■ **EXERCISE BRIEF**: Check every line of the entries for "candidates", and copy the lines that hold it.

━━━━━━━━━━

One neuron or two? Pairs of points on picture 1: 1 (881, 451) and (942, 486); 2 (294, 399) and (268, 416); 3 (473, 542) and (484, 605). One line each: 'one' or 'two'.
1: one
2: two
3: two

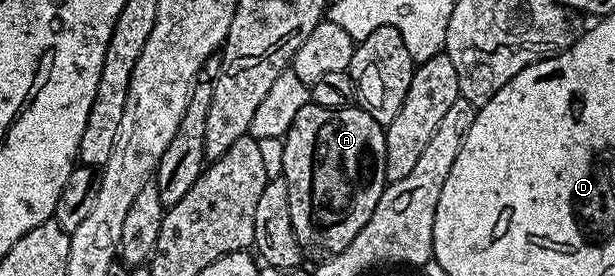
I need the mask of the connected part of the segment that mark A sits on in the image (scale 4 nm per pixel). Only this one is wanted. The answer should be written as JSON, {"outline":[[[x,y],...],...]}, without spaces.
{"outline":[[[308,101],[307,106],[301,108],[301,112],[297,112],[297,116],[293,116],[293,124],[283,138],[283,147],[285,148],[285,160],[281,176],[287,181],[289,188],[289,216],[293,216],[293,228],[297,240],[305,248],[316,246],[317,249],[324,250],[322,253],[327,256],[340,254],[345,248],[349,248],[349,244],[353,244],[353,236],[357,236],[357,232],[361,232],[361,228],[365,228],[365,224],[373,216],[373,208],[377,208],[377,200],[381,200],[383,189],[389,185],[387,181],[387,132],[385,127],[377,120],[373,120],[373,116],[369,116],[369,112],[358,105],[352,104],[343,106],[340,110],[334,110],[333,108],[321,108],[315,102]]]}

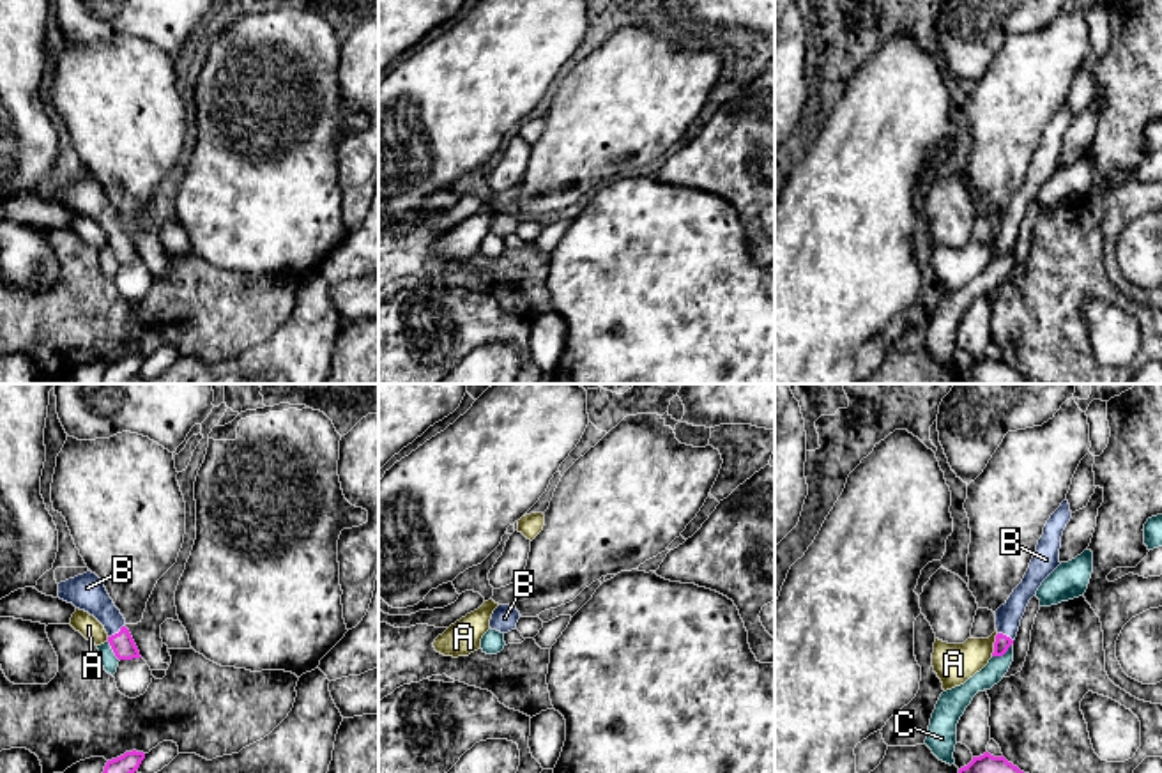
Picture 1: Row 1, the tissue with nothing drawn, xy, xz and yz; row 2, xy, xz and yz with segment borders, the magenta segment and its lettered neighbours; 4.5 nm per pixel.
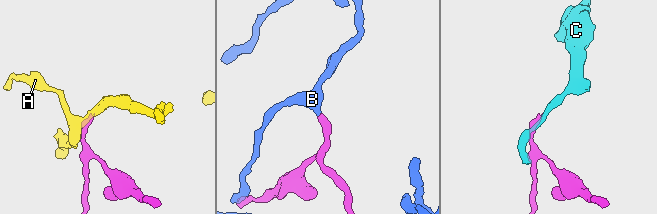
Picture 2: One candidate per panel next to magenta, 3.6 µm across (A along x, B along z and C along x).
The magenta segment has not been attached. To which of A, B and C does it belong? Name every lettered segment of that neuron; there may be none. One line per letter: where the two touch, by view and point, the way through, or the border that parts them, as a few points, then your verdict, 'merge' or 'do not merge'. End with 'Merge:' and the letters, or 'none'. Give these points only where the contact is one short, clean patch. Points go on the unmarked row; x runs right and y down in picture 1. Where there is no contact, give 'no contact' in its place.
A: meets magenta in yz at (994, 248); do not merge
B: meets magenta in xy at (115, 237); merge
C: meets magenta in yz at (1003, 257); do not merge
Merge: B

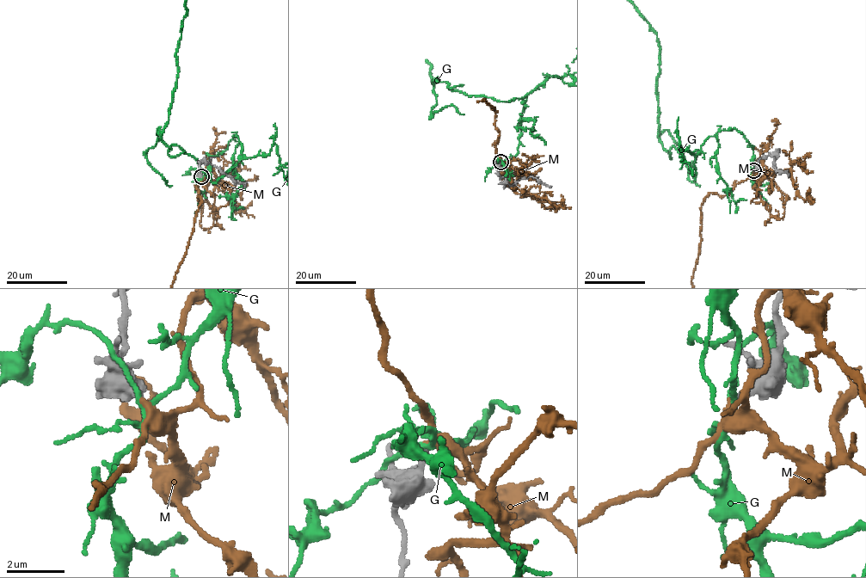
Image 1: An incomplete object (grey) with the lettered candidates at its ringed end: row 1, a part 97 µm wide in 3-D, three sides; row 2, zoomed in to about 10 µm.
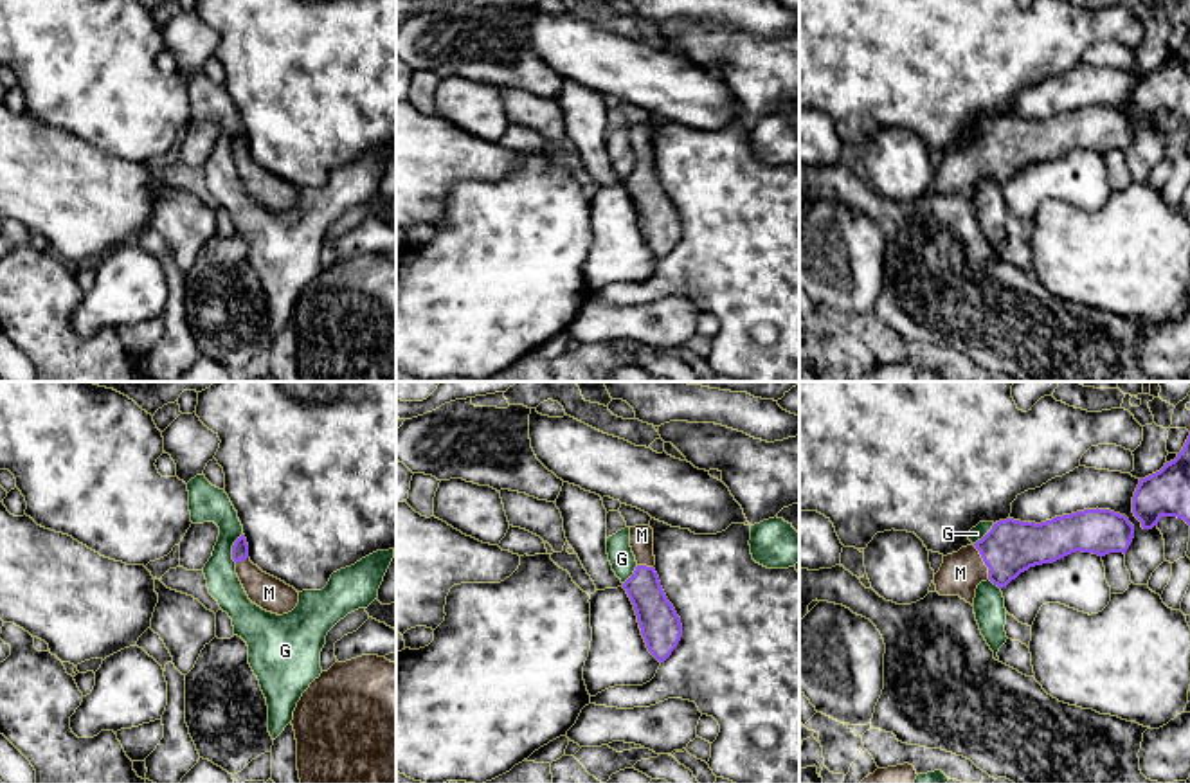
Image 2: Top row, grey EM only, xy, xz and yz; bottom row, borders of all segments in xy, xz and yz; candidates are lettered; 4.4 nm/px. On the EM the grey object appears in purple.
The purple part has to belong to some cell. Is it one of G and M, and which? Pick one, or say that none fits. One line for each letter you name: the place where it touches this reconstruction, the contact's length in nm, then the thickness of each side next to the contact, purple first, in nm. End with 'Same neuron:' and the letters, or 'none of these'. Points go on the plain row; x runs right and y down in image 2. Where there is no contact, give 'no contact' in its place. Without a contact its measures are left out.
M: meets purple in yz at (983, 157); contact 170 nm long; 240 nm thick on the purple side, 190 nm on the other
Same neuron: M

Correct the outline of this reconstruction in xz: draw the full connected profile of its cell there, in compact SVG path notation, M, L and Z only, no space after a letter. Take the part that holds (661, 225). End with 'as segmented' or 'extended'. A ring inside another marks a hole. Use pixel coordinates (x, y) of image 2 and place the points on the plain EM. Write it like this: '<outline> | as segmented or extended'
M650 122L630 124L630 144L637 164L623 185L634 202L648 248L664 259L682 234L682 221L654 166L654 126Z | extended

━━━━━━━━━━

■ **ANSWER TO THIS PROBLEM**:
Image 1: An incomplete object (grey) with the lettered candidates at its ringed end: row 1, a part 97 µm wide in 3-D, three sides; row 2, zoomed in to about 10 µm.
Image 2: Top row, grey EM only, xy, xz and yz; bottom row, borders of all segments in xy, xz and yz; candidates are lettered; 4.4 nm/px. On the EM the grey object appears in purple.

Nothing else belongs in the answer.